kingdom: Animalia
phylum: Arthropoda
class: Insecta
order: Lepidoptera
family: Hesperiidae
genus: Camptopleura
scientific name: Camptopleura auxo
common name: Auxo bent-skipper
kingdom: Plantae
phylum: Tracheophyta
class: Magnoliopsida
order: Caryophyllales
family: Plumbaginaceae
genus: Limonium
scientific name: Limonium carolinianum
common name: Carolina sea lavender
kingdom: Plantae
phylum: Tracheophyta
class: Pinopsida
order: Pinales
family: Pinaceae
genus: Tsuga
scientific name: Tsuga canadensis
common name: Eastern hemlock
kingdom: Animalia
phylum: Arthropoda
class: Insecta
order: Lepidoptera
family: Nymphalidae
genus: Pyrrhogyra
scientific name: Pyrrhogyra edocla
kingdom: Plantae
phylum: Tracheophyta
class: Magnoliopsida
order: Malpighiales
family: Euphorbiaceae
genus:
--------------------------------
DIRECTIONS >> Please repeat every line of the records above without changing anything.

THE ANSWER >>
kingdom: Animalia
phylum: Arthropoda
class: Insecta
order: Lepidoptera
family: Hesperiidae
genus: Camptopleura
scientific name: Camptopleura auxo
common name: Auxo bent-skipper
kingdom: Plantae
phylum: Tracheophyta
class: Magnoliopsida
order: Caryophyllales
family: Plumbaginaceae
genus: Limonium
scientific name: Limonium carolinianum
common name: Carolina sea lavender
kingdom: Plantae
phylum: Tracheophyta
class: Pinopsida
order: Pinales
family: Pinaceae
genus: Tsuga
scientific name: Tsuga canadensis
common name: Eastern hemlock
kingdom: Animalia
phylum: Arthropoda
class: Insecta
order: Lepidoptera
family: Nymphalidae
genus: Pyrrhogyra
scientific name: Pyrrhogyra edocla
kingdom: Plantae
phylum: Tracheophyta
class: Magnoliopsida
order: Malpighiales
family: Euphorbiaceae
genus:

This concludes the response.